Monday, February 13, 2012

Supernatural Spotlight: Season Five

As you may be aware, I sometimes accumulate more than I can handle, and of all varieties of items.  The gaming queue is no joke, but my DVD/Blu Ray queue is ten times worse.  When I managed to finish 21 games last year, what I failed to say is that time I used to game, was not used to watch DVD’s, so while I kept buying my favourite shows and games, only one queue was being reduced.  Which comes to the point of this blog, I’ve only just now finished watching Supernatural Season Five, which has been on DVD for over a year, maybe even two.  But what is just as compelling is how amazing the entire season was and how great the show continues to be despite its age.

If you’re unfamiliar with Supernatural, I’ll do my best to give you a crash course in less than five sentences.  The show follows the exploits of two brothers: Sam and Dean.  Sam is estranged from the family, but is brought back into the fold when their father disappears.  Sam and Dean were trained by their father to do what others couldn’t, or wouldn’t, fight monsters and demons.  After their father dies, Dean tries to protect Sam, but both boys die at least once in the course of the five seasons.  Sam eventually succumbs to the darkness that is within him and releases the Devil, which catches up to the fifth season.  A lot of other stuff did happen, but that is the main storyline.

**REQUIREMENT:**
Reproduce the full blog post on Supernatural's fifth season word for word.

Collected data entries:
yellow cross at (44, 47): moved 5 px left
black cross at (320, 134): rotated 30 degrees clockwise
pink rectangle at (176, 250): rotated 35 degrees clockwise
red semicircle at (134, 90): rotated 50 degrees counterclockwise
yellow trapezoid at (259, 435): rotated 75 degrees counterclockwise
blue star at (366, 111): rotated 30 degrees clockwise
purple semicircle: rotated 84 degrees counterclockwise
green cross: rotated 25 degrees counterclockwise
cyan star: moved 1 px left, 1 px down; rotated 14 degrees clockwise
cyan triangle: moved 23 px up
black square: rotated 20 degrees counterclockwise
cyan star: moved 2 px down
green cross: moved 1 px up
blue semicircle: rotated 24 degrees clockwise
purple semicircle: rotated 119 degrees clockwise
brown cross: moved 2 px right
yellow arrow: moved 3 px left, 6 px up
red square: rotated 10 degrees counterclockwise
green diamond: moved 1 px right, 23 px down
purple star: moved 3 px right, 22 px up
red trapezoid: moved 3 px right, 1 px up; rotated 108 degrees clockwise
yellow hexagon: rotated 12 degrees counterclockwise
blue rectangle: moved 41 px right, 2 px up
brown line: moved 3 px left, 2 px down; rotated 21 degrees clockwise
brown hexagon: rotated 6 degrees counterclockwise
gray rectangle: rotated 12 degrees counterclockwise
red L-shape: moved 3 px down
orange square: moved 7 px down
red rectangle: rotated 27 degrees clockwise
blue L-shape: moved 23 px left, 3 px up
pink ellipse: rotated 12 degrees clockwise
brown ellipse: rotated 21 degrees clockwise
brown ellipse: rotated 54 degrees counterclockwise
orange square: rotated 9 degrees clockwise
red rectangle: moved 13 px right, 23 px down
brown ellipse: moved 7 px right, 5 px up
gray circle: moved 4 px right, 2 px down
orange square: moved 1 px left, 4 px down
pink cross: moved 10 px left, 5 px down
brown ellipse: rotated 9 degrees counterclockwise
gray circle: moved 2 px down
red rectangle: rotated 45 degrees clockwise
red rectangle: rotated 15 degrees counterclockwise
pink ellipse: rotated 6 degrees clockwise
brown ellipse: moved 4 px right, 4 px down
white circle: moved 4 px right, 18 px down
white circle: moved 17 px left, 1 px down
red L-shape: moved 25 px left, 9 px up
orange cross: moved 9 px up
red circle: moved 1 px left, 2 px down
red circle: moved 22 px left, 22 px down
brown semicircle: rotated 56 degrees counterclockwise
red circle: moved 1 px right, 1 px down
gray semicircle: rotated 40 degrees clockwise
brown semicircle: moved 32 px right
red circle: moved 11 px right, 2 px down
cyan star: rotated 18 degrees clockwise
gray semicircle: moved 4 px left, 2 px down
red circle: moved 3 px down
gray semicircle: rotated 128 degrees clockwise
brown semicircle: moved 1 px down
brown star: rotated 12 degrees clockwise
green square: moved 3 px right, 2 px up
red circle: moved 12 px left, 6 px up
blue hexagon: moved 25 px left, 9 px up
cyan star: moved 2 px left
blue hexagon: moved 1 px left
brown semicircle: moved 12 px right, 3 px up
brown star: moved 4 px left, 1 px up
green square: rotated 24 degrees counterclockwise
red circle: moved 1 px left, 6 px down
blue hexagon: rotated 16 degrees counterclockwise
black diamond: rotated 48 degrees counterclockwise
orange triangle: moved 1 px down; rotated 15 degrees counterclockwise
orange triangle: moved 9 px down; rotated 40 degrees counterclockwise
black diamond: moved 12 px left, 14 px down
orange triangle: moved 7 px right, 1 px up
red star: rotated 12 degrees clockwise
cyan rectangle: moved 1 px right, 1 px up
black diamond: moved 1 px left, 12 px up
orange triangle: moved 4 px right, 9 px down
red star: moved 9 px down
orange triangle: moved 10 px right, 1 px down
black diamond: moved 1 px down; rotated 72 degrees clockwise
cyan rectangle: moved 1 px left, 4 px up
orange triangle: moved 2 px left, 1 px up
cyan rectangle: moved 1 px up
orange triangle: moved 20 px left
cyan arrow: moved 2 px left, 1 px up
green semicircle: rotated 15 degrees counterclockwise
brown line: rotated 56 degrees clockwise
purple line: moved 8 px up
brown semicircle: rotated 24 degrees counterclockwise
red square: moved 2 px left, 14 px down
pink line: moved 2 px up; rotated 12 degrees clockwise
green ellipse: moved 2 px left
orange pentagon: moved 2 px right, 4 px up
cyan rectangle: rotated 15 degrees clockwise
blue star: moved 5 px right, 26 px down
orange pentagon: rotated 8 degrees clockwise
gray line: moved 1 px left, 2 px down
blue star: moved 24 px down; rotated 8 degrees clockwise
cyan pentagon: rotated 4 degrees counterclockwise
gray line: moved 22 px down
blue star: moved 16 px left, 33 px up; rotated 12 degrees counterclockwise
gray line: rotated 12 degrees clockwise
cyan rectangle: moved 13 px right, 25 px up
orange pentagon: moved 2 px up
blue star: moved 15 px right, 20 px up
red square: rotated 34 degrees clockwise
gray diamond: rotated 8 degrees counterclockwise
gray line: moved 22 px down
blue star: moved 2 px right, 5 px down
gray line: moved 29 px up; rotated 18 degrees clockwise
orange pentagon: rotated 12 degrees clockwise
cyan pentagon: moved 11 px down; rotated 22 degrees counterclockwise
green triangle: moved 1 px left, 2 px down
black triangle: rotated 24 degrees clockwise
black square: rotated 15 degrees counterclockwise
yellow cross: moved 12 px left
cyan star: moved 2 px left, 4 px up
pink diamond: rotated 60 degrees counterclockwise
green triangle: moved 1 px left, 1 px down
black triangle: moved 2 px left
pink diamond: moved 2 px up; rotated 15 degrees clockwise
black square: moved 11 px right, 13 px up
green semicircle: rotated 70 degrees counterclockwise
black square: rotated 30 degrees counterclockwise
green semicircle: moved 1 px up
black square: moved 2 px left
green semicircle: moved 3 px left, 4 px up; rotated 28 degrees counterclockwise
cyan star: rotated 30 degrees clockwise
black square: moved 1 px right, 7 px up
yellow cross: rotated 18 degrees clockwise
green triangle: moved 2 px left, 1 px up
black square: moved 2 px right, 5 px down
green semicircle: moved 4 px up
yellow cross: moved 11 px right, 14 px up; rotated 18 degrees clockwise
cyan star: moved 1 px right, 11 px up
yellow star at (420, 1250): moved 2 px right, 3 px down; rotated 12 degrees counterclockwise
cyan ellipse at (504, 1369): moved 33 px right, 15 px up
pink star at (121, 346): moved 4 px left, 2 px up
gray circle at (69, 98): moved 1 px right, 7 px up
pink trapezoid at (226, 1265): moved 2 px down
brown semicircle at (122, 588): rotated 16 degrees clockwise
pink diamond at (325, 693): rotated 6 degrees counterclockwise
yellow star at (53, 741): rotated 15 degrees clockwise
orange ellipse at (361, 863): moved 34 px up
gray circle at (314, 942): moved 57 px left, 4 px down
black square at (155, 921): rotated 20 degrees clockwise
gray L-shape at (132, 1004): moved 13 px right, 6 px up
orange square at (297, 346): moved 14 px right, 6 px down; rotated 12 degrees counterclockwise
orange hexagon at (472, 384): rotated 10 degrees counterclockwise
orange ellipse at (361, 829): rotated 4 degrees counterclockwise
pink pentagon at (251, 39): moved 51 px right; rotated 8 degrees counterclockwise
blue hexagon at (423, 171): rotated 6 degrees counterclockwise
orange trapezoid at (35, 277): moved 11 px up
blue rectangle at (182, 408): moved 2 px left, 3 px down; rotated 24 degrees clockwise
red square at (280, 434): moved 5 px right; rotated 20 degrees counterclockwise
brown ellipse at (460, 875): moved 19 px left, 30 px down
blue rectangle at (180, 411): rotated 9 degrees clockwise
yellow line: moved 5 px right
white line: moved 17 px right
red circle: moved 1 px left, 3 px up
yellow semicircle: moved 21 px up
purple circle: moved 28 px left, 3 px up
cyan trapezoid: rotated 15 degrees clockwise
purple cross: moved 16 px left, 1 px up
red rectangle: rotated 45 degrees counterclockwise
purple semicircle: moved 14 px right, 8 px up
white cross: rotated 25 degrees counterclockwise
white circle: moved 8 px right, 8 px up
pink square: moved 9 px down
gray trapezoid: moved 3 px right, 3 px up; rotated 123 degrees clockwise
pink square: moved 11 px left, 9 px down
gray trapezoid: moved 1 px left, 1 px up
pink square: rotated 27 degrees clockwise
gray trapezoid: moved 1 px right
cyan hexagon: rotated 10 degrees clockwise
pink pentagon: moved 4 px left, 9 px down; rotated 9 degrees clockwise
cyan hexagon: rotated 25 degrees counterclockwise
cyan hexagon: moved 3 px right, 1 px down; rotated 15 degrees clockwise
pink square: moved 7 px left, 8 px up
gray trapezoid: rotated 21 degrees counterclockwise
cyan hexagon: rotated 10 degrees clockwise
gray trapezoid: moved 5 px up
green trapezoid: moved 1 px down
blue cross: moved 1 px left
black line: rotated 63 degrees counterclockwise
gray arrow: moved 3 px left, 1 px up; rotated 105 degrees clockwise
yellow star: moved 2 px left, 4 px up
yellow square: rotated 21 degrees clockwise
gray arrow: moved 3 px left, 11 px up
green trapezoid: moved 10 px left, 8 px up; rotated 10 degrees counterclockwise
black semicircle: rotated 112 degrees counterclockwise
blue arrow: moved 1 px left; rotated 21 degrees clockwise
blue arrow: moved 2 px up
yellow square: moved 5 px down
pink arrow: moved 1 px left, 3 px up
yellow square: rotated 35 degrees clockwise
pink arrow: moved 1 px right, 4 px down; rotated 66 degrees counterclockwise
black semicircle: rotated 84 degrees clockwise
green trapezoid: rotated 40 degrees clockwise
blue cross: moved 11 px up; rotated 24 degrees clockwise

**RESULT:**
Monday, February 13, 2012

Supernatural Spotlight: Season Five

As you may be aware, I sometimes accumulate more than I can handle, and of all varieties of items.  The gaming queue is no joke, but my DVD/Blu Ray queue is ten times worse.  When I managed to finish 21 games last year, what I failed to say is that time I used to game, was not used to watch DVD’s, so while I kept buying my favourite shows and games, only one queue was being reduced.  Which comes to the point of this blog, I’ve only just now finished watching Supernatural Season Five, which has been on DVD for over a year, maybe even two.  But what is just as compelling is how amazing the entire season was and how great the show continues to be despite its age.

If you’re unfamiliar with Supernatural, I’ll do my best to give you a crash course in less than five sentences.  The show follows the exploits of two brothers: Sam and Dean.  Sam is estranged from the family, but is brought back into the fold when their father disappears.  Sam and Dean were trained by their father to do what others couldn’t, or wouldn’t, fight monsters and demons.  After their father dies, Dean tries to protect Sam, but both boys die at least once in the course of the five seasons.  Sam eventually succumbs to the darkness that is within him and releases the Devil, which catches up to the fifth season.  A lot of other stuff did happen, but that is the main storyline.